On the main throroughfare through the city, demonstrators burned tires, shipping containers and at least one police vehicle before they were dispersed. Elsewhere in the city, police shot in the air to hold back a crowd of about 800 protesters and prevent them from pushing toward government buildings downtown, said Azizullah, a police officer at the site who, like many Afghans, only goes by one name.

More than 20 police officers were slightly injured, most by rocks, said Gen. Fahim Qaim, the commander of a city quick-reaction police force.

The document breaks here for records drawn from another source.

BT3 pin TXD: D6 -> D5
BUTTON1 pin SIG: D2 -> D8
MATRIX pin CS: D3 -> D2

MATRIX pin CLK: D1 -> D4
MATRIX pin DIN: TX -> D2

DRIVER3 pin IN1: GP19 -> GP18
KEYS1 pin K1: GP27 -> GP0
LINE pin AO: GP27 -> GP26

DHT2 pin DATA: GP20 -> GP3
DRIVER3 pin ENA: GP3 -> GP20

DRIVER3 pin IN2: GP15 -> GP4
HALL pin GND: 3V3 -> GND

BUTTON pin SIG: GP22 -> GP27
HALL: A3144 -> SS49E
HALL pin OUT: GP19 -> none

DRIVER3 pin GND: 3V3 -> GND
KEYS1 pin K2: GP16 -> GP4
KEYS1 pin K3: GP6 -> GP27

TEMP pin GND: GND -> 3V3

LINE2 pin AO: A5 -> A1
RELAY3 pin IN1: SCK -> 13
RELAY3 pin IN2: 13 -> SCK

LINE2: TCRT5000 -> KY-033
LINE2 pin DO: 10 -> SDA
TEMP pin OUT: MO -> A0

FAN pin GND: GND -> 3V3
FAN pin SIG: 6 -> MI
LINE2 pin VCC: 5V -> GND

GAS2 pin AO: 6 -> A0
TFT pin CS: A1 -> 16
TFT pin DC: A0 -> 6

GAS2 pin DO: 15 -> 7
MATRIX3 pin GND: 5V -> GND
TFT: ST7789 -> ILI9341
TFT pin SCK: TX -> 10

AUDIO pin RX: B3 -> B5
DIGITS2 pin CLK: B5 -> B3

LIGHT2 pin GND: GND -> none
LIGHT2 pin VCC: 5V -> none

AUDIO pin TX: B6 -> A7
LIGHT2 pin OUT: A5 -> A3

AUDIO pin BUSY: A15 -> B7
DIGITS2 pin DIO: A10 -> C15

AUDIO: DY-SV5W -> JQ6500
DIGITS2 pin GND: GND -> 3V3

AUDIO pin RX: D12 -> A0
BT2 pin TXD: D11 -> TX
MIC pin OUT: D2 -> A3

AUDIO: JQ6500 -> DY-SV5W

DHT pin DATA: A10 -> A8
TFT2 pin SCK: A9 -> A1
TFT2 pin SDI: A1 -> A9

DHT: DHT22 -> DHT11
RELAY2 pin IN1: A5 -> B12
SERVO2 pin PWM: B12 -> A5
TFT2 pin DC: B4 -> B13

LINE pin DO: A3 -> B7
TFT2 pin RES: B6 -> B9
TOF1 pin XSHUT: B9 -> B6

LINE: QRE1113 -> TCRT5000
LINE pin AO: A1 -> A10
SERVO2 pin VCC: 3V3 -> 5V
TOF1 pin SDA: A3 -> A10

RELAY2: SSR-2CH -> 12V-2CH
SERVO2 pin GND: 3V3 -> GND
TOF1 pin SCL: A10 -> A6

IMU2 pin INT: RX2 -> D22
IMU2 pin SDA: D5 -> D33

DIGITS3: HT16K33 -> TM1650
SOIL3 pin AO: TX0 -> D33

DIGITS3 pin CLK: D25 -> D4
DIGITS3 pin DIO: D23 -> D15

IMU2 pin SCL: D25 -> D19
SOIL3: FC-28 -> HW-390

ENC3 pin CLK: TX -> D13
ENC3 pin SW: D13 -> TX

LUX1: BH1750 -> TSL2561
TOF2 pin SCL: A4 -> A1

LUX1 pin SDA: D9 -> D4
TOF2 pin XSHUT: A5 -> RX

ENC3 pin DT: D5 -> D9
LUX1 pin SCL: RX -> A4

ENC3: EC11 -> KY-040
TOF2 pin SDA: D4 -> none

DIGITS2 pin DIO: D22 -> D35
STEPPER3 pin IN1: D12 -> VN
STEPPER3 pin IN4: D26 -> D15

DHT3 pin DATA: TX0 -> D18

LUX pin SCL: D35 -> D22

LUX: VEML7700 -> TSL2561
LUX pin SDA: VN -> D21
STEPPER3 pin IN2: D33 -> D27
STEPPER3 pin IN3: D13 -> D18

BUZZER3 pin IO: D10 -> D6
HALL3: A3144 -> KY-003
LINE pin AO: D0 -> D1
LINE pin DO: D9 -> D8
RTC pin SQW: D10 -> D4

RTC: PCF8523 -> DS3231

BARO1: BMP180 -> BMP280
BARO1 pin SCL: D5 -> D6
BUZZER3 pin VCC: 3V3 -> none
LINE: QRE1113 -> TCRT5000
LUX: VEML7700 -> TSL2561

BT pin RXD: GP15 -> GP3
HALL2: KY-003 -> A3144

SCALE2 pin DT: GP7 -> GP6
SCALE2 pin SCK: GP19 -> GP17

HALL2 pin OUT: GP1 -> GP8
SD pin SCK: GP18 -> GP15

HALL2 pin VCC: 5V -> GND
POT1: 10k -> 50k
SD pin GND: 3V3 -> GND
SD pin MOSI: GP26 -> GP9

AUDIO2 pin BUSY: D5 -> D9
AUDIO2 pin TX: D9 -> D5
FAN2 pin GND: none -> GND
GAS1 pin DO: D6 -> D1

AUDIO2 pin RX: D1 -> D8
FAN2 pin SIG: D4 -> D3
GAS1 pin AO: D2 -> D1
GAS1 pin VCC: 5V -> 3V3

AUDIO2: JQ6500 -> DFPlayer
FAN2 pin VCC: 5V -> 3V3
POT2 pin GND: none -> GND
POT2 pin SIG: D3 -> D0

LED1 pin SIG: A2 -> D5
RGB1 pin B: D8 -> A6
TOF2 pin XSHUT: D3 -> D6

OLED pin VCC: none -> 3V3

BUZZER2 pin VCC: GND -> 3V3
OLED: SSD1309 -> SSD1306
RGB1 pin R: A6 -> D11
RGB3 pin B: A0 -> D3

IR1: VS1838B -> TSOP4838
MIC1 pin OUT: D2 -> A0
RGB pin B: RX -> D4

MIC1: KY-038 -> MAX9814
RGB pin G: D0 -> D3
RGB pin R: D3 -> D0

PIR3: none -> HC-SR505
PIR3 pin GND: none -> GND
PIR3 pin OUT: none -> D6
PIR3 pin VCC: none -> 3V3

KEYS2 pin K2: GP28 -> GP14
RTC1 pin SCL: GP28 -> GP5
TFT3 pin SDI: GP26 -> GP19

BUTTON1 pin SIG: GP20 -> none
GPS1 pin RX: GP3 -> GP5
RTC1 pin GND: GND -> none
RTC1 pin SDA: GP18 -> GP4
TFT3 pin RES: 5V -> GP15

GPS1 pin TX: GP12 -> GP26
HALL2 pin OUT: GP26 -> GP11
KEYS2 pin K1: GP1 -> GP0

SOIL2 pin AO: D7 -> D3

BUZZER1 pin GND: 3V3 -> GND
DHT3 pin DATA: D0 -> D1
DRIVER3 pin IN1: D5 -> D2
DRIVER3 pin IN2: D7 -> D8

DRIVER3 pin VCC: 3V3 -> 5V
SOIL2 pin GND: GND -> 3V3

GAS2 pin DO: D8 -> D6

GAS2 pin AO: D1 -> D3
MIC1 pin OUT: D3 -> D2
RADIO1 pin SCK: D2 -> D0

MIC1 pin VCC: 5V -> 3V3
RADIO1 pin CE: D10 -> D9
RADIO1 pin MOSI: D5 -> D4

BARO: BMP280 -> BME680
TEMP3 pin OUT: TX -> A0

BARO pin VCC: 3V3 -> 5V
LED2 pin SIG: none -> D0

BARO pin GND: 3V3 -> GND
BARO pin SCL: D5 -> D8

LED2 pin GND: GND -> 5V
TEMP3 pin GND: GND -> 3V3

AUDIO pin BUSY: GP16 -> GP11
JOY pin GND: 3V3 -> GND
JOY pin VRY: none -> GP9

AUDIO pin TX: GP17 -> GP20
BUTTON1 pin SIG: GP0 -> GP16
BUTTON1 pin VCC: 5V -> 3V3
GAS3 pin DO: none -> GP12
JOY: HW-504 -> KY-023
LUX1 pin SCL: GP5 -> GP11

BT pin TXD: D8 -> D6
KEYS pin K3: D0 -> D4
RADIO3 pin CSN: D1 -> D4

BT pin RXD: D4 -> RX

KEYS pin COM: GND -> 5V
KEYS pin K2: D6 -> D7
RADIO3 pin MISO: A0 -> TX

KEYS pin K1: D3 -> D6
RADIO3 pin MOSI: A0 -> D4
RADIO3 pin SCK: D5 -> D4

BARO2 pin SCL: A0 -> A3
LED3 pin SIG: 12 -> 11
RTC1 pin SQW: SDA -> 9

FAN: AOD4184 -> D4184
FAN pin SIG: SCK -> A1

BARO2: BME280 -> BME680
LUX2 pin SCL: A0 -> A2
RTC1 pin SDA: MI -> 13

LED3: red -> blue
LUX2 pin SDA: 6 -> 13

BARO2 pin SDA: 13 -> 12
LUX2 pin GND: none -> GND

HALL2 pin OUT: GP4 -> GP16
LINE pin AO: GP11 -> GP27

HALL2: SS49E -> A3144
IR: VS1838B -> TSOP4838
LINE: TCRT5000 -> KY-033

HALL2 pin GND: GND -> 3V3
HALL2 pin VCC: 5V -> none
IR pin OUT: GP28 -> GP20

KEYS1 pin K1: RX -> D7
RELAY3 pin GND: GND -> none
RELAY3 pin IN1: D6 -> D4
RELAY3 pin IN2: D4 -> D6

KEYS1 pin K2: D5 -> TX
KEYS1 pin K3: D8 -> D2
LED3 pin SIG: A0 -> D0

The rallies will continue “until the people who made the film go to trial,” said one protester, Wahidullah Hotak, among several dozen people demonstrating in front of a Kabul mosque, demanding President Barack Obama bring those who have insulted the prophet to justice.

Several hundred demonstrators in Pakistan’s northwest also clashed with police Monday after setting fire to a press club and a government building, said police official Mukhtar Ahmed. The protesters apparently attacked the press club in Khyber Pakhtunkhwa province’s Upper Dir district because they were angry their rally wasn’t getting more coverage, he said.

Police charged the crowd in the town of Wari, beating protesters back with batons, Ahmad said. The demonstrators then attacked the office of a senior government official and surrounded a local police station, said Ahmad, who locked himself inside with several other officers.

One protester died when police and demonstrators exchanged fire, and several others were wounded, police official Akhtar Hayat said.

Elsewhere in Pakistan, hundreds of protesters clashed with police for a second day in the southern city of Karachi as they tried to reach the US Consulate. Police lobbed tear gas and fired in the air to disperse the protesters, who were from the student wing of the Jamaat-e-Islami party. Police arrested 40 students, but no injuries have been reported, said senior police officer Asif Ejaz Shaikh.

Pakistanis have also held many peaceful protests against the film, including one in the southwest town of Chaman on Monday attended by around 3,000 students and teachers.

In Jakarta, hundreds of Indonesians clashed with police outside the US Embassy, hurling rocks and firebombs and setting tires alight, marking the first violence over the film seen in the world’s most populous Muslim country.

At least 10 police were rushed to the hospital after being pelted with rocks and attacked with bamboo sticks, said Jakarta Police Chief Maj. Gen. Untung Rajad. He said four protesters were arrested and one was hospitalized.

Demonstrators burned a picture of Obama and also tried to ignite a fire truck parked outside the embassy after ripping a water hose off the vehicle and torching it, sending plumes of black smoke billowing into the sky. Police used a bullhorn to appeal for calm and deployed water cannons and tear gas to try to disperse the crowd as the protesters shouted “Allah Akbar,” or God is great.

“We will destroy America like this flag!” a protester screamed while burning a US flag. “We will chase away the American ambassador from the country!”

Demonstrations were also held Monday in the Indonesian cities of Medan and Bandung. Over the weekend in the central Java town of Solo, protesters stormed KFC and McDonald’s restaurants, forcing customers to leave and management to close the stores.

German authorities are considering whether to ban the public screening of the film, titled “Innocence of Muslims” because it could endanger public security, Chancellor Angela Merkel said Monday. A fringe far-right political party says it plans to show the film in Berlin in November.

Iran’s top leader, Ayatollah Ali Khamenei, called on the West to block the film Monday to prove they are not “accomplices” in a “big crime,” according to Iranian state TV.

Such an appeal falls into the major cultural divides over the film. US officials say they cannot limit free speech and Google Inc. refuses to do a blanket ban on the YouTube video clip. This leaves individual countries putting up their own blocks.